SEOUL: South Korean state-owned Korea Gas Corp.’s LNG imports rose 3.8% to 33.064 million mt in 2017 from 31.846 million mt the year before, a company official said Thursday.
This marks the second consecutive annual increase in the country’s LNG imports after two years of declines, and comes as the country’s domestic LNG demand is expected to increase on the back of President Moon Jae-In’s push to reduce reliance on coal and nuclear for power generation.
The official did not disclose how much Kogas imported in the fourth quarter.

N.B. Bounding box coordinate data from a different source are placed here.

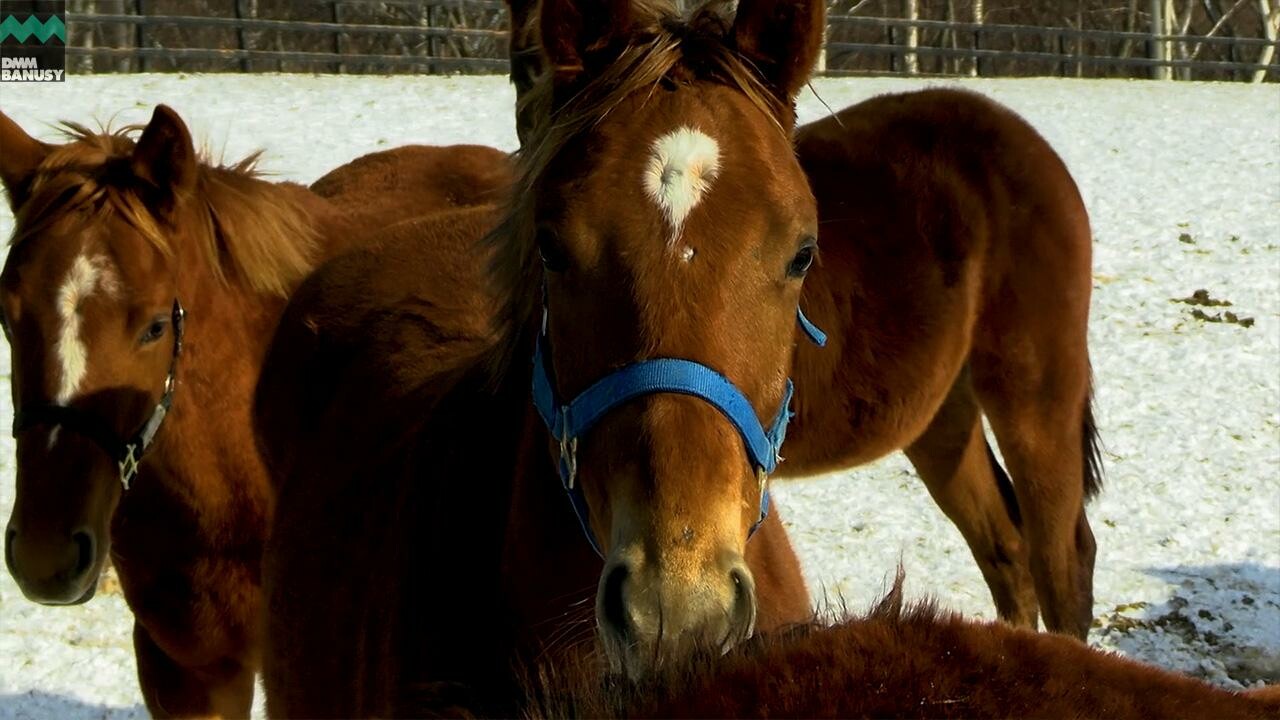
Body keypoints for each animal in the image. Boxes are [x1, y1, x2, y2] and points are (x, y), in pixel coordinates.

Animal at [259, 0, 1100, 707]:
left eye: (803, 252)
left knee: (1062, 558)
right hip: (942, 419)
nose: (676, 611)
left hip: (1033, 397)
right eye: (552, 246)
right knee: (1008, 552)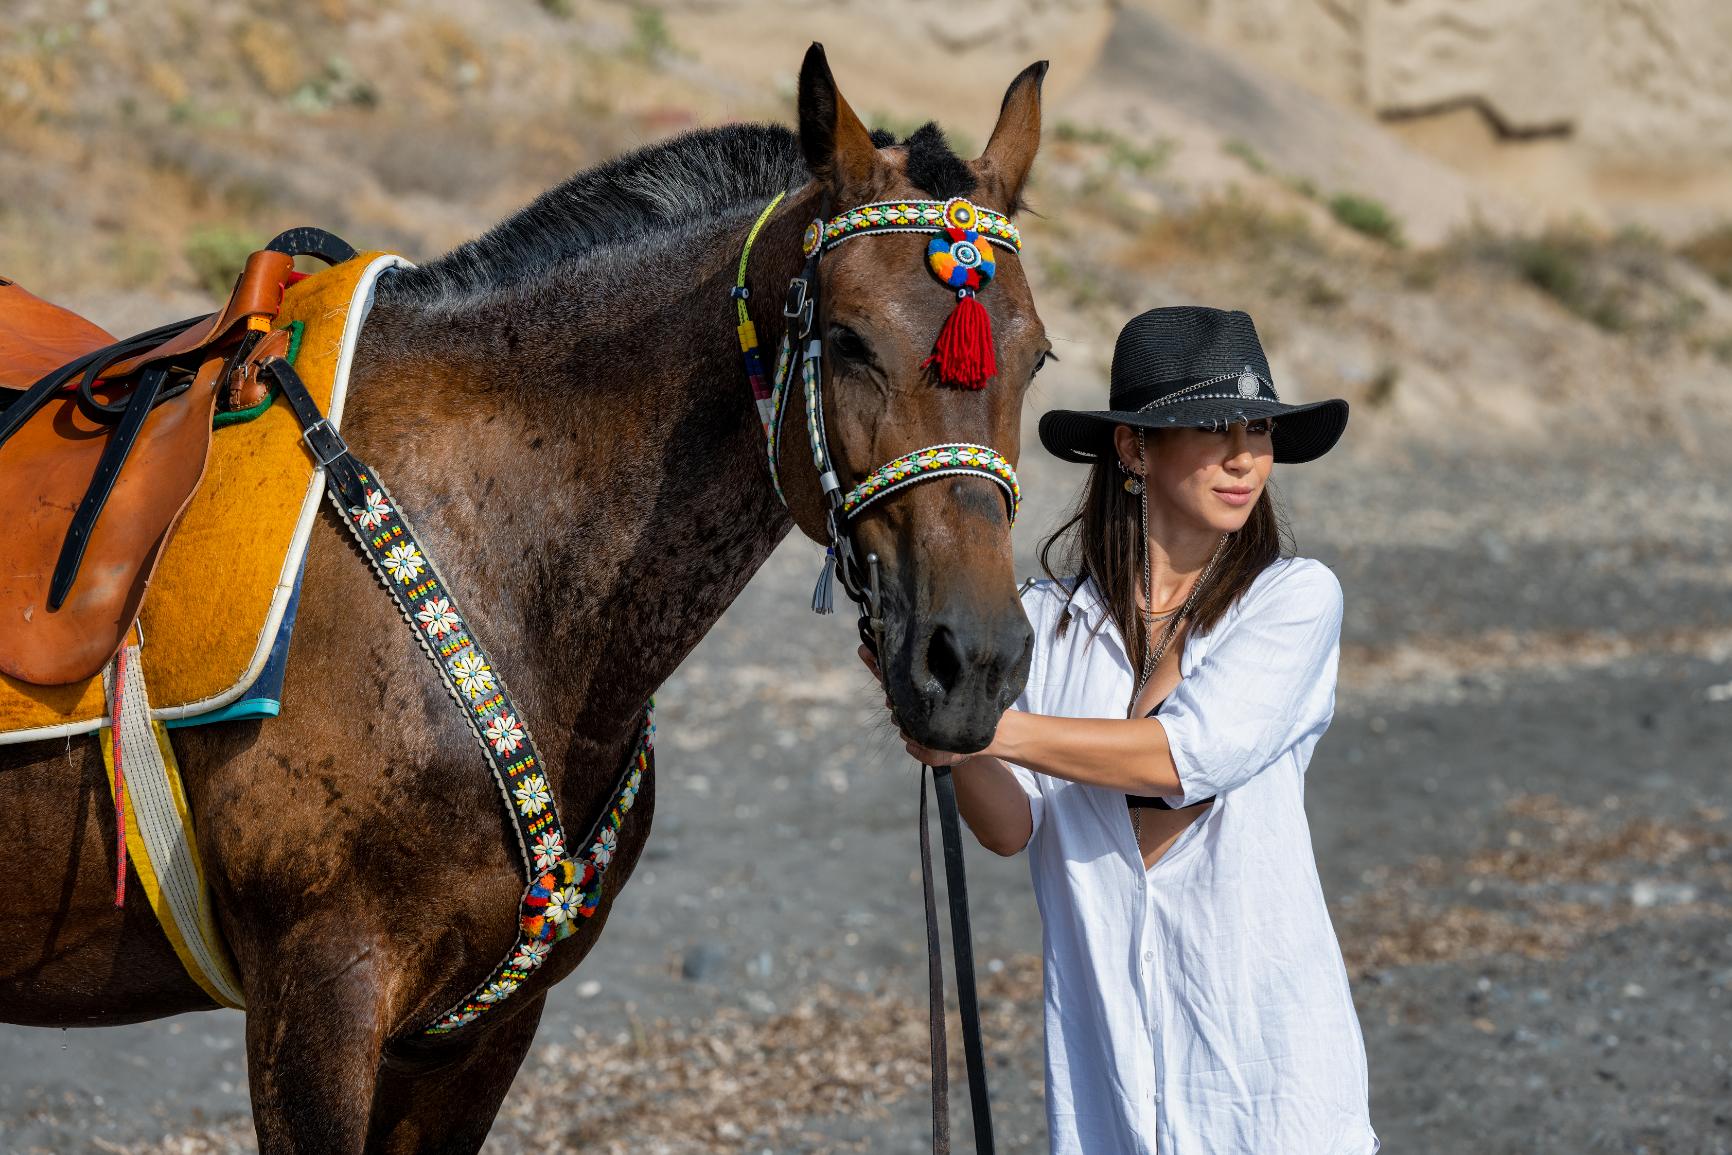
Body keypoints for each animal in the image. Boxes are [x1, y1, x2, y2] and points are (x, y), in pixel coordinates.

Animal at [0, 44, 1049, 1152]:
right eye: (847, 340)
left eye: (1037, 358)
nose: (973, 663)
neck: (490, 549)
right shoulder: (318, 999)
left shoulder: (479, 1029)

But given its imports over January-September totaled 24.428 million mt, up 11.7% year on year, it imported 8.636 million mt in Q4, down 13.4% from 9.975 million mt in Q4 2016, according to S&P Global Platts calculations.
Most of the company’s LNG imports in 2017 came under 15 term contracts, which totaled 35.2 million mt/year, up from 33.3 million-34.3 million mt the year before.
Kogas has term contracts for 9.02 million mt/year from Qatar, 4 million mt/year from Malaysia, 4 million mt/year from Oman, 3.5 million mt/year from Australia, 2 million mt/year from Yemen, 1.7 million mt/year from Indonesia, 1.5 million mt/year from Russia’s Sakhalin and 1 million mt/year from Brunei, among others, the official said.
The company also started to import 2.8 million mt/year of LNG from the Sabine Pass terminal in Louisiana in June 2017 under a 20-year contract.
Its 30-year contract with Indonesia’s Badak project, under which Kogas has imported 1 million mt/year since 1998 expired, late last year. Two other long-term contracts will expire in 2018 — 2 million mt/year from Malaysia’s MLNG II project that began in 1995 and 1 million mt/year from Brunei’s BLNG that began in 1997.
This equates to a total loss of 4 million/mt, more than 10% of Kogas’ term contract volume.
Seven more long-term contracts, worth 17.28 million mt/year, are scheduled to expire before 2030, including 7 million mt/year from Qatar’s Rasgas, 4 million mt/year from Oman’s OLNG and 2 million mt/year from Yemen’s YLNG.
The decline in LNG sales to power generators was attributable to the start of production at a newly coal-fired power plant and restart of several nuclear reactors shut for a major earthquake,” the Kogas official said.
Despite the 1.9% decline in LNG sales in 2017, Kogas’ revenue rose 5% year on year to Won 22.17 trillion ($20.49 billion) in the year, driven by higher retail prices, the official said.
The utility posted a net loss of Won 1.92 trillion for 2017, expanding from a net loss of Won 612.5 billion the year before. Its operating profit rose 3.6% to Won 1.03 trillion over the same period.